- [Information supplied]
== Segment start ==

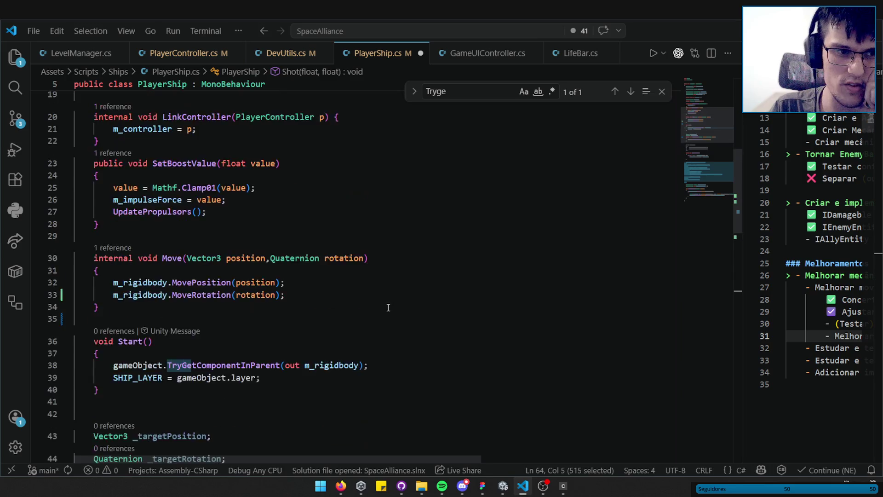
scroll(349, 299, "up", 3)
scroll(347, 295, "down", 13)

== Segment end ==
== Segment start ==

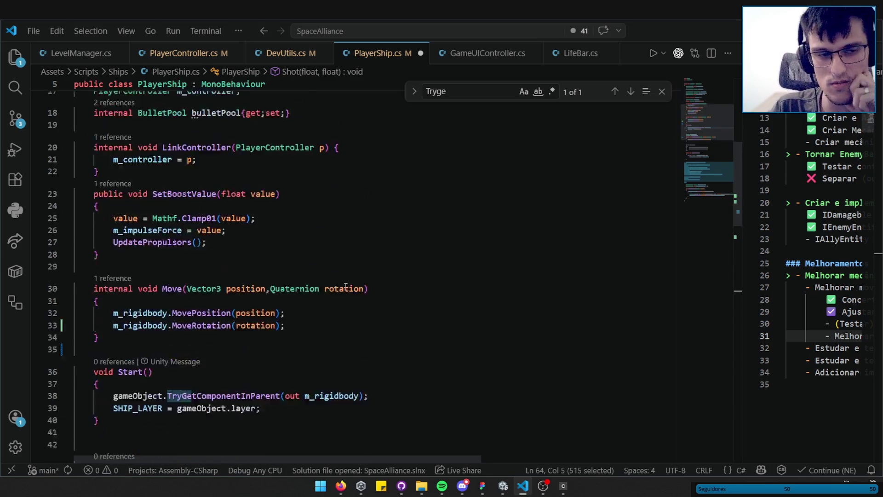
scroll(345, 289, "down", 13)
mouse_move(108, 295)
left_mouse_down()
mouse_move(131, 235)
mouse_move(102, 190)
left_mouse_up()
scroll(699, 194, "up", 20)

== Segment end ==

- [What is being asked]
Give only the number of lines in the material above that hold the word "scroll".

- [Result of this exercise]
4